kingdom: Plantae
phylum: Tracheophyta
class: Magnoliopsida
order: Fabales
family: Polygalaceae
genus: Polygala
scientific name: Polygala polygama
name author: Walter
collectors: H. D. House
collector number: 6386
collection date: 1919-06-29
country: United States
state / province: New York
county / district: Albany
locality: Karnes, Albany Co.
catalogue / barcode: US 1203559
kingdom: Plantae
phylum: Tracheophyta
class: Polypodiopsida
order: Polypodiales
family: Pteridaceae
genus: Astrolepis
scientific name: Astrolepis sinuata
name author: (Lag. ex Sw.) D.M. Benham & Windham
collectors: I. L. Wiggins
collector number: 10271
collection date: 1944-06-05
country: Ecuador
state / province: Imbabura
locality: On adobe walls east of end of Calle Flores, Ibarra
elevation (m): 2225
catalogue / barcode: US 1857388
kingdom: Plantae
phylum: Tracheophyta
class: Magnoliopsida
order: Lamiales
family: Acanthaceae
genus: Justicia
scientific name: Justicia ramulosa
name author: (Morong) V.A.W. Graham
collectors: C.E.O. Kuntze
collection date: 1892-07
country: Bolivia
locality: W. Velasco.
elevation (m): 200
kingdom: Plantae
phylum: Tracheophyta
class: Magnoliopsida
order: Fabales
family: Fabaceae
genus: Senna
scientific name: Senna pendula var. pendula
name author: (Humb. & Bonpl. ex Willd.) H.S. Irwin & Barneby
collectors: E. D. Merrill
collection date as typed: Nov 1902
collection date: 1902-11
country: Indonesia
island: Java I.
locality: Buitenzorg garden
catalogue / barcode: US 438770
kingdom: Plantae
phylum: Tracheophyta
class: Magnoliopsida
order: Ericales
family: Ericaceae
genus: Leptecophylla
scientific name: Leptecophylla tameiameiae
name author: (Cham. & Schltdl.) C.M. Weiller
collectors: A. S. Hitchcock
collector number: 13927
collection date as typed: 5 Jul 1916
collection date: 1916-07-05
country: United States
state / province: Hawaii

#### [Given request]
Rewrite the part of the rows that opens with the line containing "collection date: 1919-06-29" and closes with the line containing "island: Java I.", changing "locality" to "place" and leaving everything else unchanged.

#### [Full solution]
collection date: 1919-06-29
country: United States
state / province: New York
county / district: Albany
place: Karnes, Albany Co.
catalogue / barcode: US 1203559
kingdom: Plantae
phylum: Tracheophyta
class: Polypodiopsida
order: Polypodiales
family: Pteridaceae
genus: Astrolepis
scientific name: Astrolepis sinuata
name author: (Lag. ex Sw.) D.M. Benham & Windham
collectors: I. L. Wiggins
collector number: 10271
collection date: 1944-06-05
country: Ecuador
state / province: Imbabura
place: On adobe walls east of end of Calle Flores, Ibarra
elevation (m): 2225
catalogue / barcode: US 1857388
kingdom: Plantae
phylum: Tracheophyta
class: Magnoliopsida
order: Lamiales
family: Acanthaceae
genus: Justicia
scientific name: Justicia ramulosa
name author: (Morong) V.A.W. Graham
collectors: C.E.O. Kuntze
collection date: 1892-07
country: Bolivia
place: W. Velasco.
elevation (m): 200
kingdom: Plantae
phylum: Tracheophyta
class: Magnoliopsida
order: Fabales
family: Fabaceae
genus: Senna
scientific name: Senna pendula var. pendula
name author: (Humb. & Bonpl. ex Willd.) H.S. Irwin & Barneby
collectors: E. D. Merrill
collection date as typed: Nov 1902
collection date: 1902-11
country: Indonesia
island: Java I.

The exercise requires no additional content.